Тот начал неуклюже спускаться. Рыжий, кипя от злости, едва удержался, чтобы не отвесить спутнику пинка, слишком уж медлил монах, словно не от смерти спасался. Наконец, когда оба они надёжно встали на тропку, Рыжий вновь завалил тайник. Теперь, даже если алексиевские слуги каким-то чудом и отыщут проход, беглецы, к тому времени, будут уже далеко.
Тропка вела вдоль оврага. С одной стороны нависал над ней крутой и заросший кустами склон, с другой подступало топкое дно. Тропинка, как и овраг, должна была вывести к берегу Москвы. А дальше предстояло выбираться самим.
Рыжий размышлял на ходу. Заходить к Марии опасно. Монахи не простаки и вполне могли оставить в корчемнице пару человек. Больше схорониться негде. Все прочие его знакомые казались в этом смысле, не слишком надёжны. Нужно срочно выбираться из Москвы. Вот только как? Викарий наверняка приказал сторожить на дорогах и пристанях.
Не будь с ним Евлампия, Рыжий, наверное, без труда выбрался бы из города. Но монах оказался определённо не приспособлен для быстрого и скрытного бегства.
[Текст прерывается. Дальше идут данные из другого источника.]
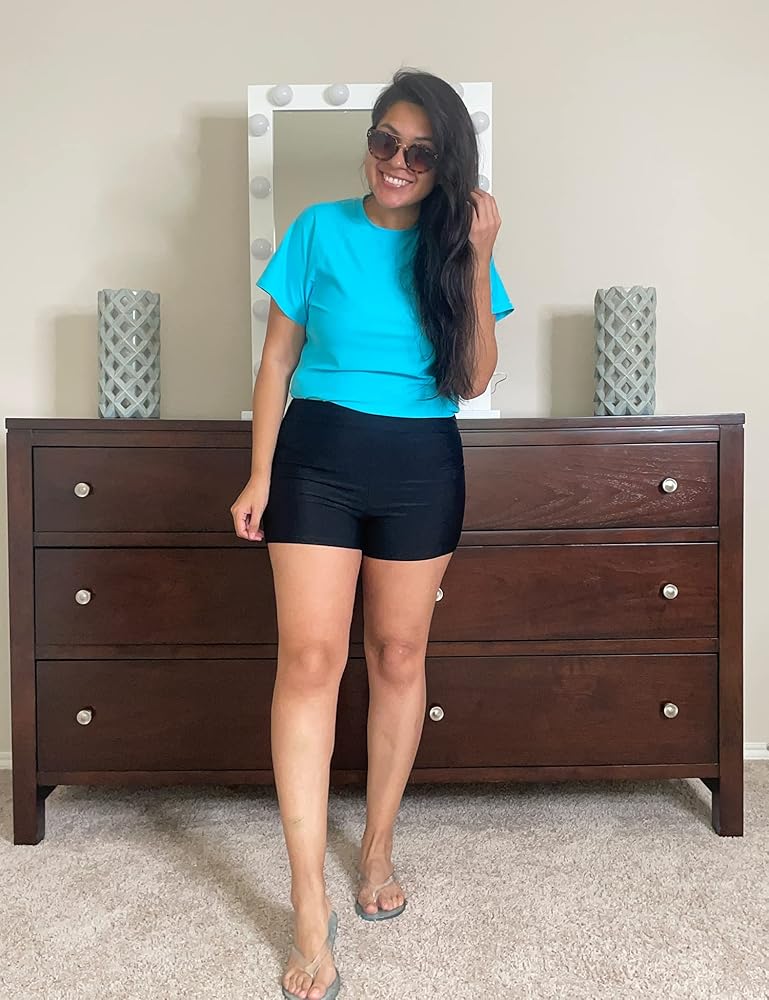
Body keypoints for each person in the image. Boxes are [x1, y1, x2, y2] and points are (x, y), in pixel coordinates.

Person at [230, 67, 514, 1000]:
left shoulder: (454, 247)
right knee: (309, 662)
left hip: (421, 463)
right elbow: (275, 363)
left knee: (396, 655)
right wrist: (260, 473)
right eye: (384, 141)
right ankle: (308, 907)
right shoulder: (317, 229)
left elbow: (473, 379)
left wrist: (477, 256)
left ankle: (377, 847)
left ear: (445, 164)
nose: (397, 161)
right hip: (316, 457)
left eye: (419, 152)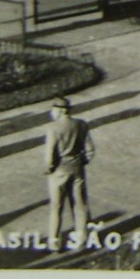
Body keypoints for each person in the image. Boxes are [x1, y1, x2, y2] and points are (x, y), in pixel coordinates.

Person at [44, 97, 94, 250]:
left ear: (59, 111)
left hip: (59, 170)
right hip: (77, 167)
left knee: (56, 206)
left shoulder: (53, 128)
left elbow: (50, 154)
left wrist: (49, 168)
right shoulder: (81, 124)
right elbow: (90, 149)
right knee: (79, 204)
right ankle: (82, 237)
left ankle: (54, 240)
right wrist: (82, 161)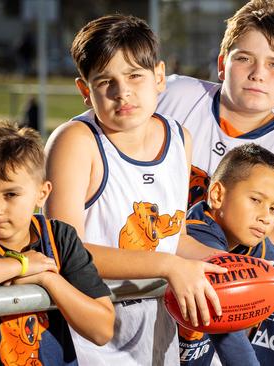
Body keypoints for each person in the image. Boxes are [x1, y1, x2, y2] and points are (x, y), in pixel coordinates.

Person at [44, 14, 227, 365]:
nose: (122, 91)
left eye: (134, 76)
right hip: (89, 344)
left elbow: (172, 238)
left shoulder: (178, 138)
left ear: (159, 77)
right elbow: (65, 251)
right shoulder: (76, 142)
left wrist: (218, 262)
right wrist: (168, 266)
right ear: (85, 91)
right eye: (104, 81)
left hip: (155, 337)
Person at [155, 0, 274, 273]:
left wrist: (230, 226)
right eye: (244, 58)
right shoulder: (175, 95)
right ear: (222, 64)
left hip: (214, 293)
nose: (258, 74)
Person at [0, 121, 115, 365]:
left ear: (42, 193)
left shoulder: (58, 237)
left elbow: (102, 329)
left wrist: (48, 279)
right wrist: (23, 264)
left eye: (11, 194)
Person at [178, 144, 274, 366]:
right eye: (256, 200)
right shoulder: (196, 237)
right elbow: (225, 319)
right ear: (217, 194)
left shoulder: (255, 245)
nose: (265, 217)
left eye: (273, 209)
Он и теперь, когда опасность осталась позади, с трудом переставлял ноги и близок был к помешательству. А уж о том, чтобы пробираться с ним через явные и тайные заставы, мимо сторожевых отрядов и разъездов, не могло быть и речи.
По большому счёту Евлампия следовало бы бросить. Дать немного денег, да отпустить на все четыре стороны. А самому пойти в противоположенном направлении. Так даже способнее стало бы удирать. Но отголоски совести, о которой Рыжий забыл и думать, не позволяли ему сделать этого. Без сомнения, монах попался бы в лапы Алексия ещё до заката. И ничего доброго в гостях у викария его не ждало. Как пить дать. Выпотрошат там прознатчика, словно праздничного кабанчика, и начинят собственным же дерьмом. Ничего опасного он конечно не расскажет. Лишь небылицу про Ольгерда, да мухрыжника сможет поведать. И если бы монаху грозили не пытки и гибель, а только, скажем, порка или ссылка в северную пустынь, Рыжий бы бросил его, не раздумывая. Но посылать доверившегося тебе человека на верную смерть, рука не поднималась. По сути, он сам, от начала и до конца, втравил Евлампия в гиблое дело. И теперь вдруг почувствовал что-то похожее на ответственность перед ним. Чудно.
— Не робей, монах, — ударив по плечу, ободрил Евлампия Рыжий. — Выберемся, слово даю.
* * *
После всех неприятностей, дела у Ондропа, наконец-то, пошли в гору. Да как. Одни только поставки мёда к Муромскому двору увеличили состояние втрое. Теперь он владел кораблём — двенадцативёсельной ладьёй, купленной по случаю в Елатьме. На него работало два десятка усердных слуг — когда надо гребцов, а случись что и воинов. И промышлял он теперь торговлей по всей Оке — от Нижнего до Москвы.